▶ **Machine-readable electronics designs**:
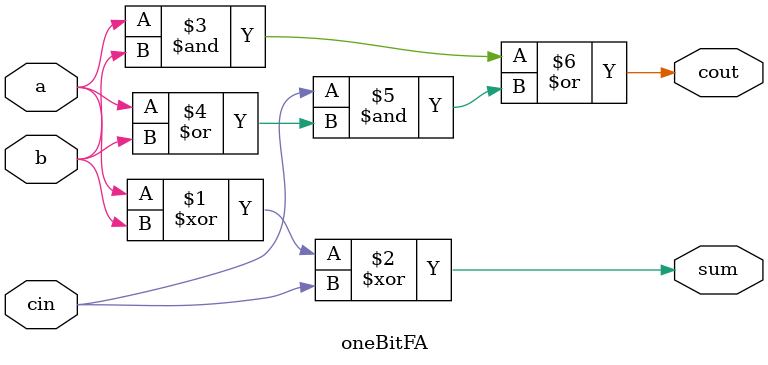
<source format=v>
module oneBitFA(sum, cout, a, b, cin);
    input a,b,cin;          //one bit inputs
    output sum, cout;       //one bit outputs
    assign sum = a ^ b ^ cin;
    assign cout = (a & b) | (cin & (a | b));
endmodule

</source>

▶ **Task to carry out**: Every line above is to be written out unchanged, with the pictures omitted.

▶ **Result below**:
<source format=v>
module oneBitFA(sum, cout, a, b, cin);
    input a,b,cin;          //one bit inputs
    output sum, cout;       //one bit outputs
    assign sum = a ^ b ^ cin;
    assign cout = (a & b) | (cin & (a | b));
endmodule

</source>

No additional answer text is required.